Monica Marcionetti, Antenna MayDay
Enfin, les données du rapport sont relatives à la période 2009-2018/2019 et ne prennent donc pas en compte les évolutions récentes, notamment celles en lien avec la mise sur pied de dispositifs spécialisés.
Des mesures efficaces pour le troisième plan d’action nationale
La Plateforme Traite salue l’élaboration par la Suisse d’un troisième plan d’action national de lutte contre la traite des êtres humains. Nous espérons que des mesures efficaces seront prises pour améliorer la protection des victimes et que les propositions des organisations membres de la Plateforme Traite, qui ont pu en partie s’exprimer lors du processus d’élaboration des actions, seront intégrées.
Les recommandations de la Plateforme Traite
- Mécanismes de coopération dans tous les cantons Dans tous les cantons (ou à tout le moins dans des associations cantonales) il est nécessaire d’établir des tables rondes avec les acteurs concernés, avec des mandats et des procédures de coopération claires, afin que l’identification, le soutien et la protection des victimes soient garantis pour toutes les formes de traite des êtres humains et pour toutes les victimes
- Conseils spécialisés aux victimes et hébergement dans tous les cantons Les victimes de la traite des êtres humains doivent pouvoir avoir accès à des conseils spécialisés et à un logement sécurisé géré par une organisation spécialisée dans la protection des victimes de la traite dans tous les cantons.
- Implication des organisations spécialisées dans la protection des victimes Dans tous les cas et dans tous les cantons, il faut veiller à ce que les organisations spécialisées dans la protection des victimes soient impliquées le plus tôt possible dans l’identification, le conseil et la prise en charge des victimes présumées de la traite des êtres humains, afin de garantir une prise en charge professionnelle et de qualité- comme l’exige la Convention du Conseil de l’Europe et comme le met également en évidence le rapport (P. 37).

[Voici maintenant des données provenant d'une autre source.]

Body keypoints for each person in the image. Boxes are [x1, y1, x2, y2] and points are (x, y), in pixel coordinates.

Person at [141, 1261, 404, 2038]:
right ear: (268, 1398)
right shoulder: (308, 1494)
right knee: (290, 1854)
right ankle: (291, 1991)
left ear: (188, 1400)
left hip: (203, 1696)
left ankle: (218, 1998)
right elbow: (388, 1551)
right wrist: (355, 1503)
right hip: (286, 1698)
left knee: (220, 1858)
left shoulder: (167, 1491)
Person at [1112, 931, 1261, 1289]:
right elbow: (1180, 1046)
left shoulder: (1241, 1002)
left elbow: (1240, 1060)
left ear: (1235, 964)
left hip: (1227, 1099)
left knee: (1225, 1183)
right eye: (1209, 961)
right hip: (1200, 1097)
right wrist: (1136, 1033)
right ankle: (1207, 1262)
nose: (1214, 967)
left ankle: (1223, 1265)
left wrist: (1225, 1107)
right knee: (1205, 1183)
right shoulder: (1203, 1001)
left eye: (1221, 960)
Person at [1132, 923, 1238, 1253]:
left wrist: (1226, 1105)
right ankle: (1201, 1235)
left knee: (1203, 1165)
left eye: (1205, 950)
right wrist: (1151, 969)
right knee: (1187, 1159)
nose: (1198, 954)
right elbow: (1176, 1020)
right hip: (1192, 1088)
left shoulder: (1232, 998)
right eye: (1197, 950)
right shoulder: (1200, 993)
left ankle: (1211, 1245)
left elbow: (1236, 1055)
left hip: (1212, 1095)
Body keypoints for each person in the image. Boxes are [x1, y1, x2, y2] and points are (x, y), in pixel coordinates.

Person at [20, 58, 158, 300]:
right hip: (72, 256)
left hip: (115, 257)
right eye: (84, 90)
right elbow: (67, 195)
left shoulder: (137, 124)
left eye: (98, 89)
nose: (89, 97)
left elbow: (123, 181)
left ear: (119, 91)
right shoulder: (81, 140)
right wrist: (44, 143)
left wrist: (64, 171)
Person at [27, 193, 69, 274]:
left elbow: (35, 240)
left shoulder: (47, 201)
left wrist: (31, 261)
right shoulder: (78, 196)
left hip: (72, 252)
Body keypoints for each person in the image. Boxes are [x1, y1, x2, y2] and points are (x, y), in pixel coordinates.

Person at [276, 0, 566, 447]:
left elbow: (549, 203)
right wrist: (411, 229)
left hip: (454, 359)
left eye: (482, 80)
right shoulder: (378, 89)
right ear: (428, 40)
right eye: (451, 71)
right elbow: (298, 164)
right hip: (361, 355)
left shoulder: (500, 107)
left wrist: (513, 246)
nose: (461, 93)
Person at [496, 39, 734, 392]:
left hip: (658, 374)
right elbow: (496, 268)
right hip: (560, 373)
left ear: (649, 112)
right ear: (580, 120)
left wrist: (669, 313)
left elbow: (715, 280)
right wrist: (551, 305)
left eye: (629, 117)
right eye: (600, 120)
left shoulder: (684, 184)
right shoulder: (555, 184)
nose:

- Standards pour la protection des victimes Des standards uniformes d’aide et de protection pour les victimes sont nécessaires dans toute la Suisse afin de garantir les mêmes droits et une prise en charge efficace pour chaque victime.
- Reconnaissance et financement public des organisations spécialisées Les organisations spécialisées dans la protection des victimes doivent être reconnues officiellement et financées de manière adéquate.